===== Given information

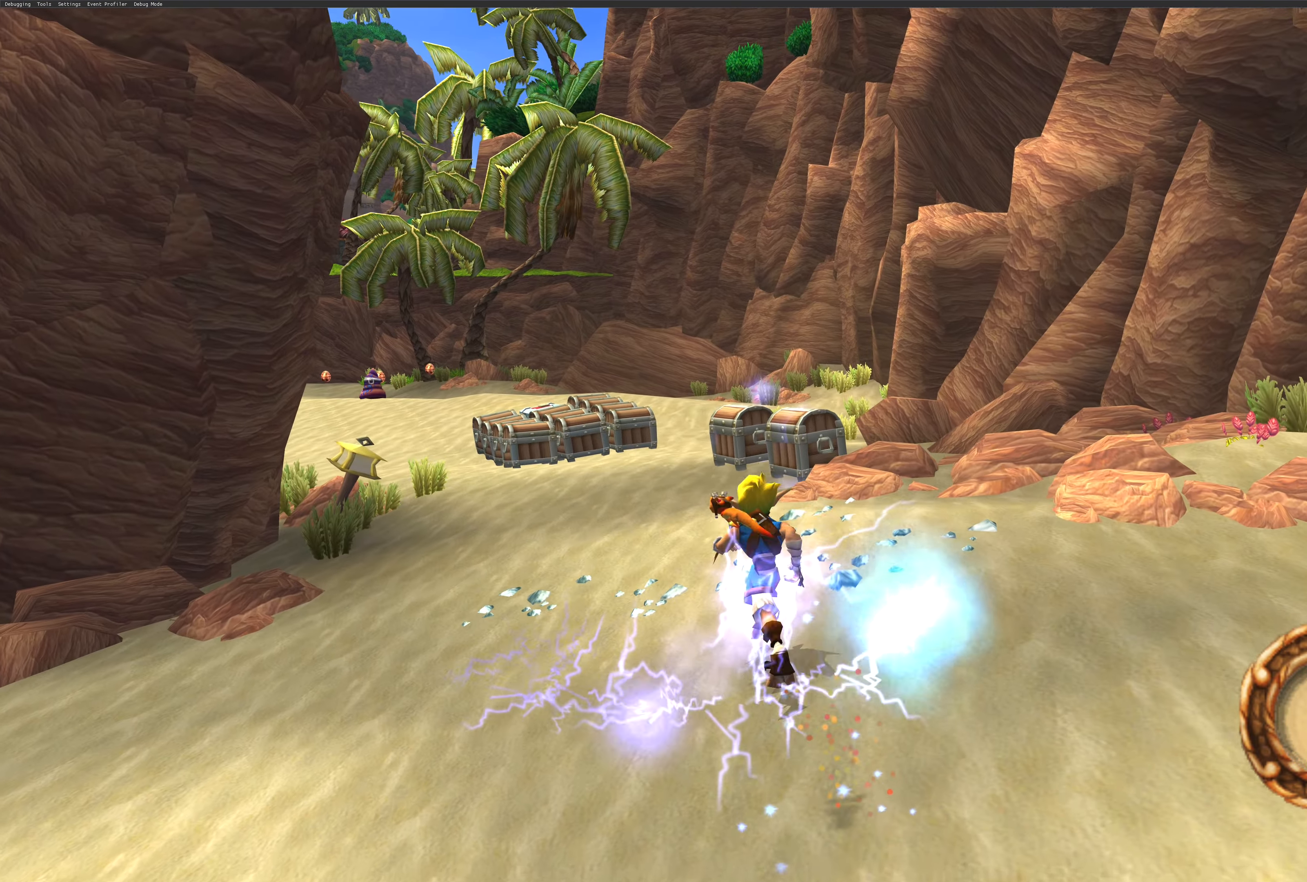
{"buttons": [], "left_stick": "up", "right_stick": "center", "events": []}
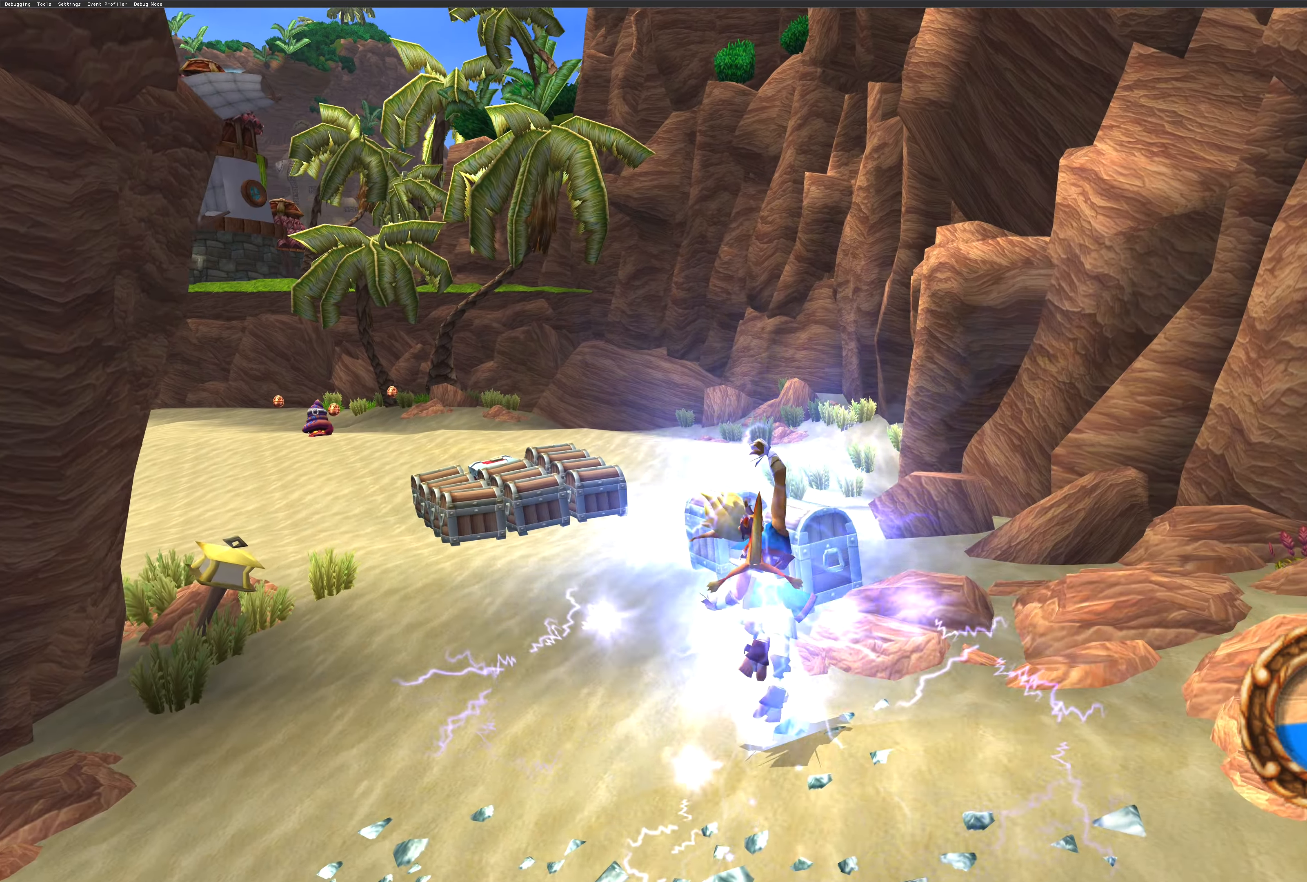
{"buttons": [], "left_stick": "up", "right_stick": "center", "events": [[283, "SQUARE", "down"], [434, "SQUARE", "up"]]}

==========
===== Given information

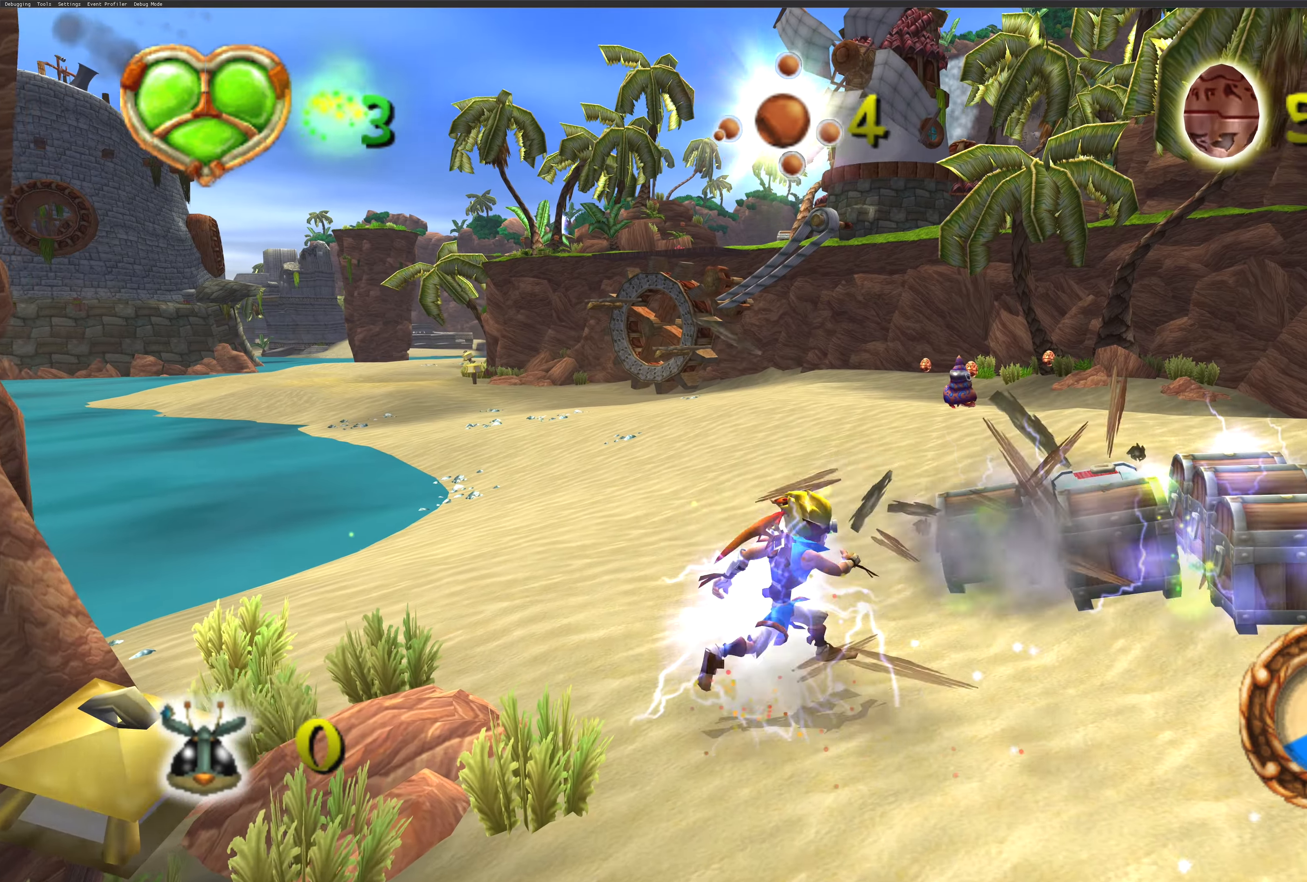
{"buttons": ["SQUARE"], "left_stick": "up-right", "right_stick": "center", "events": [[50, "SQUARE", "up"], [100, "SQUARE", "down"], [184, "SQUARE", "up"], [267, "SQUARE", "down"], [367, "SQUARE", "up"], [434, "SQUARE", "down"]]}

==========

Assignment >>
Count the lines of these entries that hold the string "down", and give only that number.

Answer space >>
2